How are you planning to process payments from your customers? You’ll find both come with exceptional advanced billing options, such as:

  • Invoicing
  • Marketplace solutions (Stripe Connect)
  • Subscriptions

Since Stripe is more focused on e-commerce, there’s no option for mobile chip readers or integration with POS systems. 

Integrations with Other Tools

Both Stripe and PayPal come with integrations with various e-commerce and finance tools. However, Stripe takes the cake, since it has a lot more options available. 

Here’s a look at some of the things you can integrate the platform with:

  • Customer Relationship Management (CRM)
  • Customer support
  • Email marketing
  • Fundraising
  • Inventory management
  • Recurring payments
  • Form building
  • Referral marketing
  • And more

So How Do You Set Up Stripe?

What’s great about online payment tools is that you can test them out for free. So if you’re excited to give Stripe a test run, then you can be up and running in no time. 

  • Sign up with your email address, full name, and a strong password (at least one cap, number, and non-alphanumeric character).
  • Confirm your account email address (check your inbox).
  • Since you’re likely not a developer, select the Prebuilt Solutions option. 
  • On this page, you’ll be able to integrate the platforms you’re using, such as Squarespace or Xero. Otherwise, click Skip for now.
  • Now you’re in your dashboard, where you can see all of your transactions by the day, week, month, quarter, or year. 
  • To begin accepting Stripe payments, you’ll need to set up your bank account. Funds don’t sit in your account like with PayPal. However, you will have to wait seven or so days, depending on the type of business you have. The riskier your business, the longer the waiting period. 
  • At the top of your dashboard, you’ll see Activate your Stripe account. Click this to drop down the menu and select Start.
  • Next, you’ll need to insert all of your business details. At the end, insert your bank details and set up two-step authentication (recommended for security). 

Using Your Stripe Account

Once you’re all set up, you can check out all of the great features Stripe has to offer. For instance, you can look at your Payments and categorize your view based on those that succeeded, were refunded, or are uncaptured. 

You can also look at your disputes you have open that need your response. Plus, you can filter them based on those you won or lost. 

Under the Balance section, you can see how much money is on the way to your bank, and how much is on hold. The funds on hold will require resolving the issue with your bank account. 

Under the Balance section, you’ll find Payouts and Transactions. Your payouts are the funds sent to your bank account. The transactions show all – those sent and pending. 

In your Customers section, you can add clients so you can easily bill them when the time arrives. 

The Reports section is another handy tool, which will allow you to see an overview of your transactions over the course of months or the past year. 

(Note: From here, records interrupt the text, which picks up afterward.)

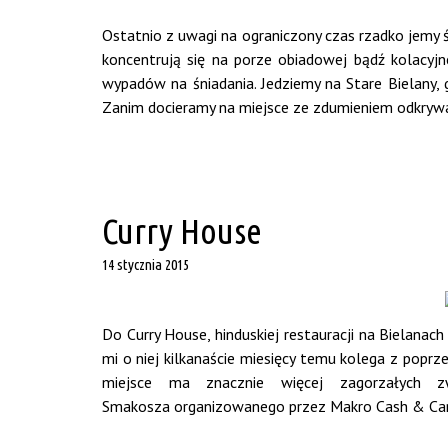
Ostatnio z uwagi na ograniczony czas rzadko jemy śn
koncentrują się na porze obiadowej bądź kolacyj
wypadów na śniadania. Jedziemy na Stare Bielany, 
Zanim docieramy na miejsce ze zdumieniem odkrywam 
Curry House
14 stycznia 2015
Do Curry House, hinduskiej restauracji na Bielanac
mi o niej kilkanaście miesięcy temu kolega z poprze
miejsce ma znacznie więcej zagorzałych zw
Smakosza organizowanego przez Makro Cash & Carr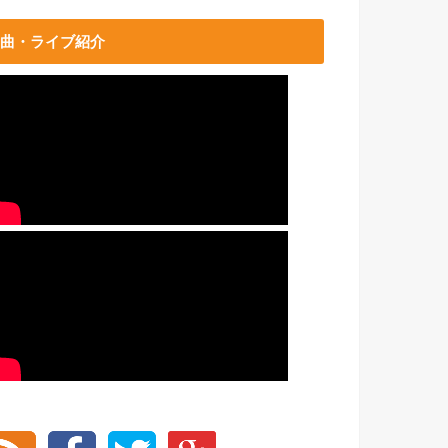
曲・ライブ紹介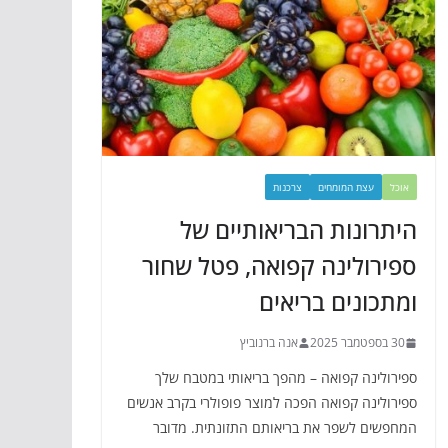
אוכל
עצת המומחים
צרכנות
היתרונות הבריאותיים של
ספירולינה קפואה, פטל שחור
ומתכונים בריאים
30 בספטמבר 2025
אנה ברנוביץ
ספירולינה קפואה – מהפך בריאותי במטבח שלך
ספירולינה קפואה הפכה למוצר פופולרי בקרב אנשים
המחפשים לשפר את בריאותם התזונתית. מדובר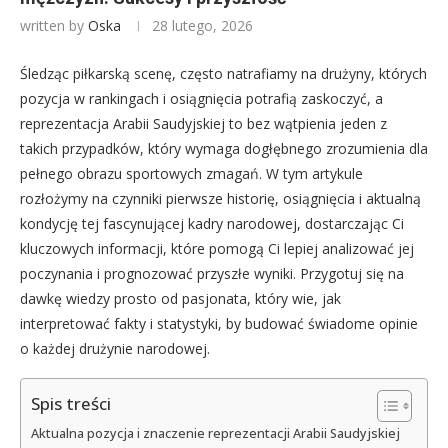
written by
Oska
28 lutego, 2026
Śledząc piłkarską scenę, często natrafiamy na drużyny, których
pozycja w rankingach i osiągnięcia potrafią zaskoczyć, a
reprezentacja Arabii Saudyjskiej to bez wątpienia jeden z
takich przypadków, który wymaga dogłębnego zrozumienia dla
pełnego obrazu sportowych zmagań. W tym artykule
rozłożymy na czynniki pierwsze historię, osiągnięcia i aktualną
kondycję tej fascynującej kadry narodowej, dostarczając Ci
kluczowych informacji, które pomogą Ci lepiej analizować jej
poczynania i prognozować przyszłe wyniki. Przygotuj się na
dawkę wiedzy prosto od pasjonata, który wie, jak
interpretować fakty i statystyki, by budować świadome opinie
o każdej drużynie narodowej.
Spis treści
Aktualna pozycja i znaczenie reprezentacji Arabii Saudyjskiej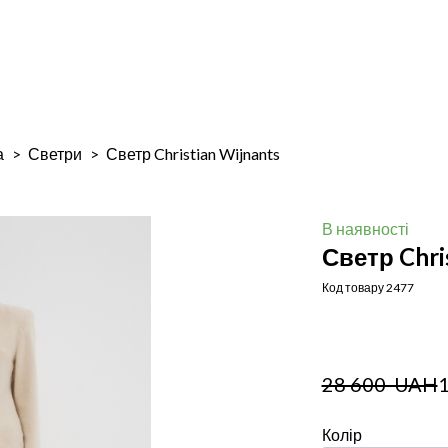
а
Светри
Светр Christian Wijnants
В наявності
Светр Chri
Код товару 2477
28 600  UAH
Колір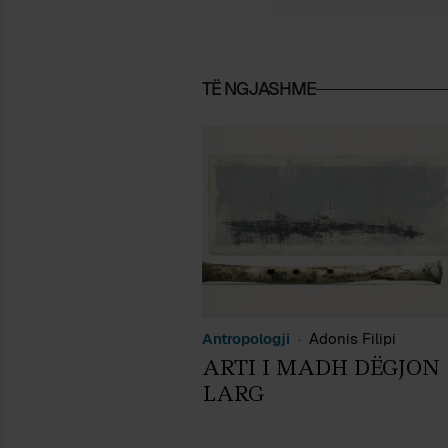
TË NGJASHME
Antropologji
Adonis Filipi
ARTI I MADH DËGJON
LARG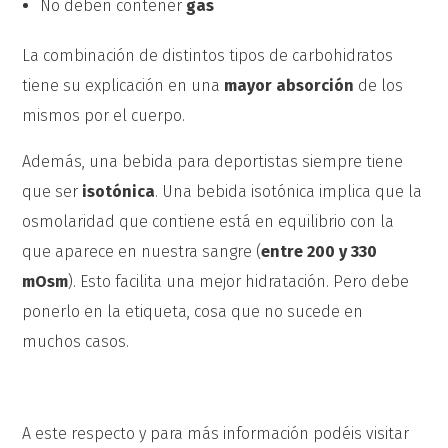
No deben contener
gas
La combinación de distintos tipos de carbohidratos
tiene su explicación en una
mayor absorción
de los
mismos por el cuerpo.
Además, una bebida para deportistas siempre tiene
que ser
isotónica
. Una bebida isotónica implica que la
osmolaridad que contiene está en equilibrio con la
que aparece en nuestra sangre (
entre 200 y 330
mOsm
). Esto facilita una mejor hidratación. Pero debe
ponerlo en la etiqueta, cosa que no sucede en
muchos casos.
A este respecto y para más información podéis visitar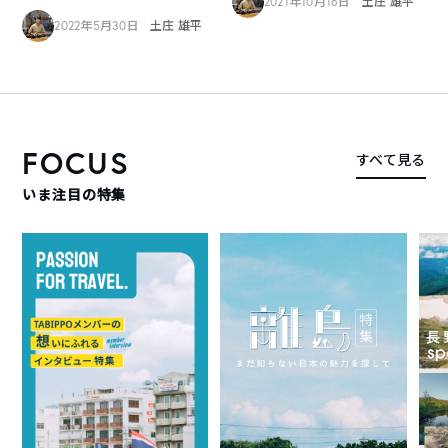
2021年10月16日
土庄 雄平
2022年5月30日
土庄 雄平
FOCUS
すべて見る
いま注目の特集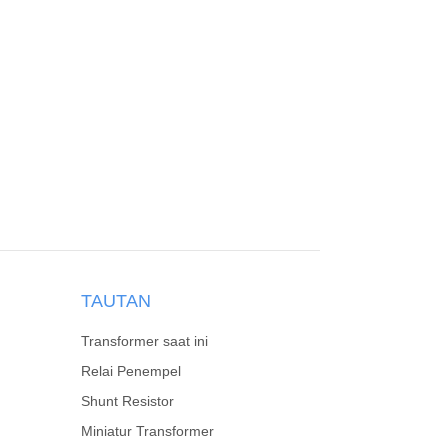
TAUTAN
Transformer saat ini
Relai Penempel
Shunt Resistor
Miniatur Transformer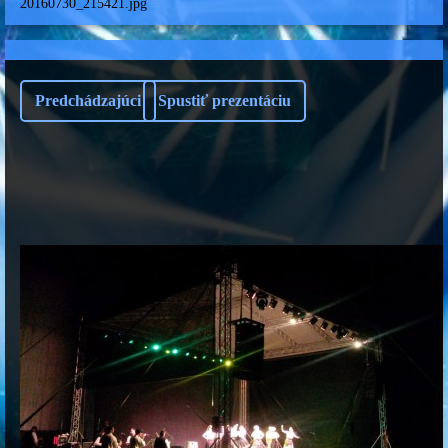
20160730_215421.jpg
Predchádzajúci
Spustiť prezentáciu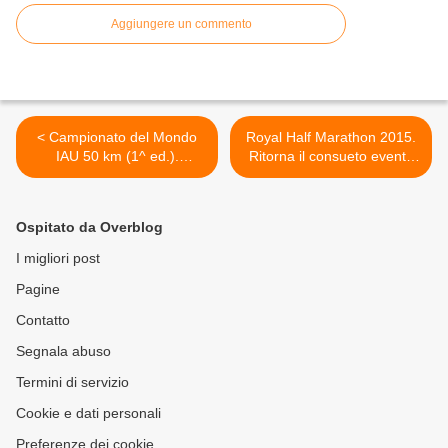
Aggiungere un commento
< Campionato del Mondo
Royal Half Marathon 2015.
IAU 50 km (1^ ed.).
Ritorna il consueto evento
L'edizione inaugurale del
podistico torinese,
Campionato del Mondo 50
affiancato dalle due non
km scatta alle 18.00
competitive >
Ospitato da Overblog
I migliori post
Pagine
Contatto
Segnala abuso
Termini di servizio
Cookie e dati personali
Preferenze dei cookie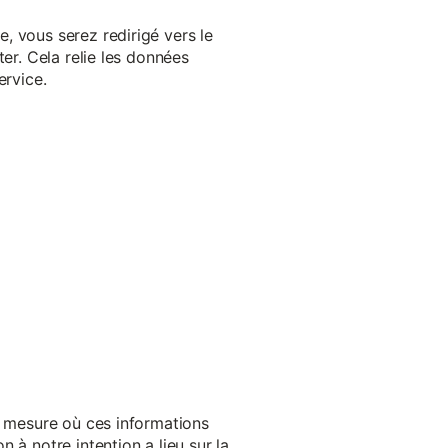
, vous serez redirigé vers le
er. Cela relie les données
ervice.
a mesure où ces informations
 à notre intention a lieu sur la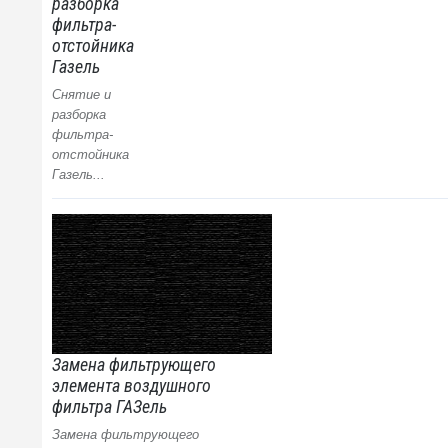
разборка
фильтра-
отстойника
Газель
Снятие и
разборка
фильтра-
отстойника
Газель...
Замена фильтрующего
элемента воздушного
фильтра ГАЗель
Замена фильтрующего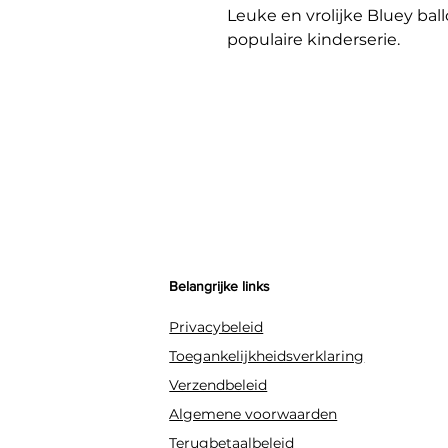
Leuke en vrolijke Bluey ball
populaire kinderserie.
Belangrijke links
Privacybeleid
Toegankelijkheidsverklaring
Verzendbeleid
Algemene voorwaarden
Terugbetaalbeleid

Radar is another analytics feature you can use to see your account overview. This will tell you how many disputes you received (lost and won).

Then under the Billing tab, you’ll be able to see more analytics regarding your business. For instance, you can see a snapshot of your:

  • Growth in revenue and subscribers
  • Retention and churn rates
  • Average revenue per subscriber
  • Outstanding invoices

Beneath Billing on the menu, you can look at your products, tax rates, coupons, subscriptions, and invoices. 

If you want to see your orders placed, you can click Orders in the menu. Plus, you can review your products. 

When you’re ready to get to the technical side of things, you can play around with the Terminal section, which is where you’ll integrate a terminal for POS. 

The Developers section will allow you access to the API, where you can do further integrations. 

In your Settings, you can change your business details, add Stripe apps, and review compliance and reporting documents. 

Strive Vs Paypal: Stripe Is a Simple & Safe Bet!

Stripe is a growing rival for Paypal and for good reason — it offers more. It has something for the coders, as well as the business owners who want to more integrations for their payment setup. 

It’s simple and quick to get started with Stripe, so why not set your account up and see how it compares with PayPal?